▶ [Try it]: In your answer, every line of the records should be written out exactly.

-=-=-

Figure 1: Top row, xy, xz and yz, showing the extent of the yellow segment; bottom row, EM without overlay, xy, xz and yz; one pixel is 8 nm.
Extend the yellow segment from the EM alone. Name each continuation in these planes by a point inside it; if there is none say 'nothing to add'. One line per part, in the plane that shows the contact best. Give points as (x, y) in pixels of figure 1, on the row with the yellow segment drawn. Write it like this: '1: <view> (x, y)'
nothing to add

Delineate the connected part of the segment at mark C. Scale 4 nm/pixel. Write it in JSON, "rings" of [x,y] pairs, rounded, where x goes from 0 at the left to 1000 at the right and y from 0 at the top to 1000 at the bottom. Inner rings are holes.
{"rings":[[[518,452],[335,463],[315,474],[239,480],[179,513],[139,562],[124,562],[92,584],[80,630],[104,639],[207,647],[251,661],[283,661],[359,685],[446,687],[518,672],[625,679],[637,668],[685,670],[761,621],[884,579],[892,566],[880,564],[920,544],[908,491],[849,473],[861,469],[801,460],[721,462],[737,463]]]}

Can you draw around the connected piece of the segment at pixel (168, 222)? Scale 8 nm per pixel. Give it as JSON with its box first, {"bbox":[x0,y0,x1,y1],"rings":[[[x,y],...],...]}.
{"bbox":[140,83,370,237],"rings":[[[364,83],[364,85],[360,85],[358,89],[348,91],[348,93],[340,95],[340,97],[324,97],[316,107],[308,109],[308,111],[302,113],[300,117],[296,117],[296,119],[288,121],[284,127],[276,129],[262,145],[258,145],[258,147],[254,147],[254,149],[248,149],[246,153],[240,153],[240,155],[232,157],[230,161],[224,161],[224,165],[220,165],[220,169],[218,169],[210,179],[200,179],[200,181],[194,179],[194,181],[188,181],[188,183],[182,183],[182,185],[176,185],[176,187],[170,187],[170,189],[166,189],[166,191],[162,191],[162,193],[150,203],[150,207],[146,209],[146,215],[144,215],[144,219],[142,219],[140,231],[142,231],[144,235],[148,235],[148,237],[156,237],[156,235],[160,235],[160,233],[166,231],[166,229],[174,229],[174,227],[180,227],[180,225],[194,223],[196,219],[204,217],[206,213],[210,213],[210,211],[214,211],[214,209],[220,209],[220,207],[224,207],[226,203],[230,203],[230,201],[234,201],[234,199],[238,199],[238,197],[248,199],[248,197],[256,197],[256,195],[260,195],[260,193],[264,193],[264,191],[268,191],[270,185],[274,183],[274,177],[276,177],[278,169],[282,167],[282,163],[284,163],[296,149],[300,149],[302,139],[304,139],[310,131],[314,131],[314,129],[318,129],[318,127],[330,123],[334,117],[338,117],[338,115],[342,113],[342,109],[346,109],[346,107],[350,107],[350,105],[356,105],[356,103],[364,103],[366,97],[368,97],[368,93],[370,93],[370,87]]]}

-=-=-

▶ [Your response]:
Figure 1: Top row, xy, xz and yz, showing the extent of the yellow segment; bottom row, EM without overlay, xy, xz and yz; one pixel is 8 nm.
Extend the yellow segment from the EM alone. Name each continuation in these planes by a point inside it; if there is none say 'nothing to add'. One line per part, in the plane that shows the contact best. Give points as (x, y) in pixels of figure 1, on the row with the yellow segment drawn. Write it like this: '1: <view> (x, y)'
nothing to add

Delineate the connected part of the segment at mark C. Scale 4 nm/pixel. Write it in JSON, "rings" of [x,y] pairs, rounded, where x goes from 0 at the left to 1000 at the right and y from 0 at the top to 1000 at the bottom. Inner rings are holes.
{"rings":[[[518,452],[335,463],[315,474],[239,480],[179,513],[139,562],[124,562],[92,584],[80,630],[104,639],[207,647],[251,661],[283,661],[359,685],[446,687],[518,672],[625,679],[637,668],[685,670],[761,621],[884,579],[892,566],[880,564],[920,544],[908,491],[849,473],[861,469],[801,460],[721,462],[737,463]]]}

Can you draw around the connected piece of the segment at pixel (168, 222)? Scale 8 nm per pixel. Give it as JSON with its box first, {"bbox":[x0,y0,x1,y1],"rings":[[[x,y],...],...]}.
{"bbox":[140,83,370,237],"rings":[[[364,83],[364,85],[360,85],[358,89],[348,91],[348,93],[340,95],[340,97],[324,97],[316,107],[308,109],[308,111],[302,113],[300,117],[296,117],[296,119],[288,121],[284,127],[276,129],[262,145],[258,145],[258,147],[254,147],[254,149],[248,149],[246,153],[240,153],[240,155],[232,157],[230,161],[224,161],[224,165],[220,165],[220,169],[218,169],[210,179],[200,179],[200,181],[194,179],[194,181],[188,181],[188,183],[182,183],[182,185],[176,185],[176,187],[170,187],[170,189],[166,189],[166,191],[162,191],[162,193],[150,203],[150,207],[146,209],[146,215],[144,215],[144,219],[142,219],[140,231],[142,231],[144,235],[148,235],[148,237],[156,237],[156,235],[160,235],[160,233],[166,231],[166,229],[174,229],[174,227],[180,227],[180,225],[194,223],[196,219],[204,217],[206,213],[210,213],[210,211],[214,211],[214,209],[220,209],[220,207],[224,207],[226,203],[230,203],[230,201],[234,201],[234,199],[238,199],[238,197],[248,199],[248,197],[256,197],[256,195],[260,195],[260,193],[264,193],[264,191],[268,191],[270,185],[274,183],[274,177],[276,177],[278,169],[282,167],[282,163],[284,163],[296,149],[300,149],[302,139],[304,139],[310,131],[314,131],[314,129],[318,129],[318,127],[330,123],[334,117],[338,117],[338,115],[342,113],[342,109],[346,109],[346,107],[350,107],[350,105],[356,105],[356,103],[364,103],[366,97],[368,97],[368,93],[370,93],[370,87]]]}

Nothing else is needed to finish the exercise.